The required output is the exact run of lines below that opens at the line with "Технологических Стартапов" and closes at the line with "programmée. Pour avoir".

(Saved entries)

-- Opening Marker --

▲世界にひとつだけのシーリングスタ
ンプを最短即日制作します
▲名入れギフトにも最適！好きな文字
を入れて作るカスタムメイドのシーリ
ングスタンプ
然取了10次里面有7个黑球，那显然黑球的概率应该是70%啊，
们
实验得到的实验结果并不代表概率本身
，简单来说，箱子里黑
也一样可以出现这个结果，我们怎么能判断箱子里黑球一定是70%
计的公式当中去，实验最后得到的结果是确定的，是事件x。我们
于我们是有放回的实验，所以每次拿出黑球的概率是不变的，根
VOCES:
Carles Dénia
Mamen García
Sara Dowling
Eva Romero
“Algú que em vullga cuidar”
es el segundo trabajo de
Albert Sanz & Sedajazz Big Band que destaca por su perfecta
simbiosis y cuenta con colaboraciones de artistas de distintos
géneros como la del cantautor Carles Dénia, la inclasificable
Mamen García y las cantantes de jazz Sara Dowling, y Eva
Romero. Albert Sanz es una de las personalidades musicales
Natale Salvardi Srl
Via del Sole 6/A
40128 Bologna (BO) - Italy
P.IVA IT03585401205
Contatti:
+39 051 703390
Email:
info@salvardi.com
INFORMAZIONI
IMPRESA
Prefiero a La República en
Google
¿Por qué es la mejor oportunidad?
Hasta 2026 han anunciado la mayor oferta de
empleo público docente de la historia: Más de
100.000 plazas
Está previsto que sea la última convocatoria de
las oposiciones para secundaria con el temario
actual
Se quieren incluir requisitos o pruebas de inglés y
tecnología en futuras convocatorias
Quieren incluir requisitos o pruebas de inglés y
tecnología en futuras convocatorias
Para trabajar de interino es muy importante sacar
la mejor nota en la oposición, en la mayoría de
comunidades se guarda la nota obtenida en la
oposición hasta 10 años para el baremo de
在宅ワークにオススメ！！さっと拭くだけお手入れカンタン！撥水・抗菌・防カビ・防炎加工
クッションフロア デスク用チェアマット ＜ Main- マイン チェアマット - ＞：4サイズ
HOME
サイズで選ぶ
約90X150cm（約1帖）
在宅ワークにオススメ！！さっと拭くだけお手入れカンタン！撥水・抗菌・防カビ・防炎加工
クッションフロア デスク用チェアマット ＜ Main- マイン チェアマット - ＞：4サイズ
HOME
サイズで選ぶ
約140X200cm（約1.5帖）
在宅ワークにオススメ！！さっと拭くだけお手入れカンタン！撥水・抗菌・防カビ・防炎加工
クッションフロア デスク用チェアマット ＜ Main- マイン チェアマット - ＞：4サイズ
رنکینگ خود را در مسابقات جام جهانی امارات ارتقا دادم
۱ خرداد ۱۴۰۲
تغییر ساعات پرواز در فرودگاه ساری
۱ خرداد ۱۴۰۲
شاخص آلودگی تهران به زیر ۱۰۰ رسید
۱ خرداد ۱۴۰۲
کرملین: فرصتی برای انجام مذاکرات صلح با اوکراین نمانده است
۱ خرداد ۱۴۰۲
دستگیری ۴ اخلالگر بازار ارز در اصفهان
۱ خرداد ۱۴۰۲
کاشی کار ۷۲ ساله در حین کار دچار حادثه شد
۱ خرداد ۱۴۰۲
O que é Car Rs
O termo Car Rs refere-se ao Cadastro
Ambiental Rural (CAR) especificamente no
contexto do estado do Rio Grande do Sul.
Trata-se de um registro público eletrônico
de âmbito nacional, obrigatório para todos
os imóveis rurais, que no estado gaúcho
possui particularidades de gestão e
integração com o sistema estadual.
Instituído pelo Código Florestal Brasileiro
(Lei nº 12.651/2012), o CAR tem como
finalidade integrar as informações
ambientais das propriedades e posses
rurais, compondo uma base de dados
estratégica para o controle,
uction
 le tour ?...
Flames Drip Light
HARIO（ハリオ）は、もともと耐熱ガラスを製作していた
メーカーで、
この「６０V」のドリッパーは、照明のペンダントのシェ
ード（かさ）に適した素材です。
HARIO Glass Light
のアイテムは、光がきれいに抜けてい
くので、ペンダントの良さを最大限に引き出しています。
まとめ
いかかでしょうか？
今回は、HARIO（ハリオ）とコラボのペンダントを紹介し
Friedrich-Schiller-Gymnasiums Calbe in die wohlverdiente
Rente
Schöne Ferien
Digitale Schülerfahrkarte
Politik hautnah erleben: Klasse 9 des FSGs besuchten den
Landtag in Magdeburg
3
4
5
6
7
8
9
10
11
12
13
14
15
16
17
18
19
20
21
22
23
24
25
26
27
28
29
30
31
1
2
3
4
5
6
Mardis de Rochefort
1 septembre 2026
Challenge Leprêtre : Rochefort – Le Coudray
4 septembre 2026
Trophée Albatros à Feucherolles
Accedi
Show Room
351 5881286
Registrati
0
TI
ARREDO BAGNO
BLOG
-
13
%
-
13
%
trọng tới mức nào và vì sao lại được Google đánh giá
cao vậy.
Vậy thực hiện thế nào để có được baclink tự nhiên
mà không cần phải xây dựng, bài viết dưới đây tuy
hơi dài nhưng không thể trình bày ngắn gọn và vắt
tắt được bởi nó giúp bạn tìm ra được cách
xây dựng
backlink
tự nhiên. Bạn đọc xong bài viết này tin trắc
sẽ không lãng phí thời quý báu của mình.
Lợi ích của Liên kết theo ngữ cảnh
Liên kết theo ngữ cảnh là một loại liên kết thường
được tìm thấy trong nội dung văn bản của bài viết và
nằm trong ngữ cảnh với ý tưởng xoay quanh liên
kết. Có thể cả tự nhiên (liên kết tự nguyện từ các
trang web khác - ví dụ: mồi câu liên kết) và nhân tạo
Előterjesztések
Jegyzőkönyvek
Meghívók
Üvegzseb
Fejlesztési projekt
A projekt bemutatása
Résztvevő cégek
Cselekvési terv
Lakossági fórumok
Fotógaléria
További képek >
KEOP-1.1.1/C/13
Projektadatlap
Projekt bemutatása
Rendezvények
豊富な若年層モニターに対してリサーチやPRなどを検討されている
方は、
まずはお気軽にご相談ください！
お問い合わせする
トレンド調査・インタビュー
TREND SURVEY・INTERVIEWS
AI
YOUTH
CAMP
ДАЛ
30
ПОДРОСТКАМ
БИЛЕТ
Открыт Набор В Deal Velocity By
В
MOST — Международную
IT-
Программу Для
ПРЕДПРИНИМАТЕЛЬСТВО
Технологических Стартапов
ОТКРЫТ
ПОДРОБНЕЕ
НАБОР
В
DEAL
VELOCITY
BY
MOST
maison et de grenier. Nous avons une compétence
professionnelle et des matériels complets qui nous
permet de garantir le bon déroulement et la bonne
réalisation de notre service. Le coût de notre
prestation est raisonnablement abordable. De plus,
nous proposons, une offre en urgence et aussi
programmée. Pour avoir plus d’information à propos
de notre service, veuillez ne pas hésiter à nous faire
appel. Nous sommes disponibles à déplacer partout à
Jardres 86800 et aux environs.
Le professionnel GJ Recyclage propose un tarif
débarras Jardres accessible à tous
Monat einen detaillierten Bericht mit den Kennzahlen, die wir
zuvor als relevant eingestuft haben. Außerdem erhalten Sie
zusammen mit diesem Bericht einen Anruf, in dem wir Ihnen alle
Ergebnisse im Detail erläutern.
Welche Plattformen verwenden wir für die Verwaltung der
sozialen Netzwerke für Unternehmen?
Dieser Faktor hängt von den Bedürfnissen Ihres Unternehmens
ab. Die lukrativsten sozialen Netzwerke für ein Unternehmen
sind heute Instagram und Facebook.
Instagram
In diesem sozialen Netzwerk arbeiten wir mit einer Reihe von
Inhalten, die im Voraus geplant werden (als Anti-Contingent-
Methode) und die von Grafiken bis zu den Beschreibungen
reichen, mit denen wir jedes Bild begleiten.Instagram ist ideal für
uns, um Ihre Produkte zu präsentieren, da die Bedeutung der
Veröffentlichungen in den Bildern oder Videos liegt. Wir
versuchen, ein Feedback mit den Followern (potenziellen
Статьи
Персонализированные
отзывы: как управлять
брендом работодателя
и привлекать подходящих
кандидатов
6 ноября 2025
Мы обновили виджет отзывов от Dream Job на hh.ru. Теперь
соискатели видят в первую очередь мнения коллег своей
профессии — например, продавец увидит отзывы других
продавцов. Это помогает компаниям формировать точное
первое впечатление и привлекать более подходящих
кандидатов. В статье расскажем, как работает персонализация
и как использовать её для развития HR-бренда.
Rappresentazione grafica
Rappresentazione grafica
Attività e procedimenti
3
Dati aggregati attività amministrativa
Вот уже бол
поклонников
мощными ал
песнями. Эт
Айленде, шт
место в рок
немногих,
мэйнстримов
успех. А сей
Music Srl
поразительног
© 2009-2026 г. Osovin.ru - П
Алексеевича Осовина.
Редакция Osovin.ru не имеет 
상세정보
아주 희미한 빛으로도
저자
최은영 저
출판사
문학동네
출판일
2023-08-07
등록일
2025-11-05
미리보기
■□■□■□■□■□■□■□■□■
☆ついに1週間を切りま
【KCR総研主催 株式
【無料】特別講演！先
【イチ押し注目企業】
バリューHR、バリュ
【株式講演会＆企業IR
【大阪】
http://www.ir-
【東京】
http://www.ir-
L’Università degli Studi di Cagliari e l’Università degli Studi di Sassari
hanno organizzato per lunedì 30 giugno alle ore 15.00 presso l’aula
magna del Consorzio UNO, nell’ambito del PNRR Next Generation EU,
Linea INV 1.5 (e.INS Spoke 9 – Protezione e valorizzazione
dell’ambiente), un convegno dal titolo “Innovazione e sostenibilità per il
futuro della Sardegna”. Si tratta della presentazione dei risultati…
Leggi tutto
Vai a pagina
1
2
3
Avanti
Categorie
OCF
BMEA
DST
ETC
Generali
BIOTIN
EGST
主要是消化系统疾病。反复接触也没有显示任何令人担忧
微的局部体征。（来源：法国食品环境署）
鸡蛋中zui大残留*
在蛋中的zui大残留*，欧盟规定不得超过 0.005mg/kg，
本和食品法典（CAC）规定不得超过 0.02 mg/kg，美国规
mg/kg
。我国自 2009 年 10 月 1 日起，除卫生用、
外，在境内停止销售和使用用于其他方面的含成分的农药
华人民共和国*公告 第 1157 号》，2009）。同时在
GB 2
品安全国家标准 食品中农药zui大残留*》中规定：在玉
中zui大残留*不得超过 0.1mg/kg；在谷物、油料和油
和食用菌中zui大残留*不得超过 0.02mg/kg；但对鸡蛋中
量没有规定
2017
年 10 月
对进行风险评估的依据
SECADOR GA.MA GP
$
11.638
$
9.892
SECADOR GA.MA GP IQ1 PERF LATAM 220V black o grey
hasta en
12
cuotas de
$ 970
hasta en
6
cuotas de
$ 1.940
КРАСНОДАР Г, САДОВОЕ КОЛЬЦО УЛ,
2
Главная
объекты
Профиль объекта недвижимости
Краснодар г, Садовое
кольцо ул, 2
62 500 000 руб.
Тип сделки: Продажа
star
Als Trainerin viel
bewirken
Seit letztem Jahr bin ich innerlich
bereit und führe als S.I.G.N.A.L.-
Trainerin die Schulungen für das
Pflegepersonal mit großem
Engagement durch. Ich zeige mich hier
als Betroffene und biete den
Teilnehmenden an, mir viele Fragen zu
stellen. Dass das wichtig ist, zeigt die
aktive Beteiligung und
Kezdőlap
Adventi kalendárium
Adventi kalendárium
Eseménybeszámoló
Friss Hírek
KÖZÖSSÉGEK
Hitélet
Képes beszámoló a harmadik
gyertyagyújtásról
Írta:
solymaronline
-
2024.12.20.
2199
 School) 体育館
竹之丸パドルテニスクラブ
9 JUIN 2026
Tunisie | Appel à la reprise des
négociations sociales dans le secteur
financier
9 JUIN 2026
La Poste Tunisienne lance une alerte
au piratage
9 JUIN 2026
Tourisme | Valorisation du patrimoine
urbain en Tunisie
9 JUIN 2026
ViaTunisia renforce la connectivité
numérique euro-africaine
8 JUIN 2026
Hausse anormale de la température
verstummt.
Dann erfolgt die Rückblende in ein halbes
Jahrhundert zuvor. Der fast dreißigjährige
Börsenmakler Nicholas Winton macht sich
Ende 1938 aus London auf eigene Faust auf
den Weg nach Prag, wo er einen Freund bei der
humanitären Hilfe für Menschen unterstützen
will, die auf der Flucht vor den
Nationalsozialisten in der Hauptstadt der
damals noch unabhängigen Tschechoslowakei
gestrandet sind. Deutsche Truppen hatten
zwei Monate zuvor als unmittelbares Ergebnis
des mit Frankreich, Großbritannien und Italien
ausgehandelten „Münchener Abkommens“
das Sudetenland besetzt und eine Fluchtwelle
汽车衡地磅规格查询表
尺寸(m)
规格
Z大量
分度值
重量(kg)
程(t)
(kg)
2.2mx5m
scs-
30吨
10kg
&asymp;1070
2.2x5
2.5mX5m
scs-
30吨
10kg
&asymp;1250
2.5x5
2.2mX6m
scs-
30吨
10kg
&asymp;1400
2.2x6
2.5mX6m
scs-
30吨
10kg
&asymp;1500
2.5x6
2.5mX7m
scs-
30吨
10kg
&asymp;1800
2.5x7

-- Closing Marker --

WRITTEN SOLUTION:
Технологических Стартапов
ОТКРЫТ
ПОДРОБНЕЕ
НАБОР
В
DEAL
VELOCITY
BY
MOST
maison et de grenier. Nous avons une compétence
professionnelle et des matériels complets qui nous
permet de garantir le bon déroulement et la bonne
réalisation de notre service. Le coût de notre
prestation est raisonnablement abordable. De plus,
nous proposons, une offre en urgence et aussi
programmée. Pour avoir plus d’information à propos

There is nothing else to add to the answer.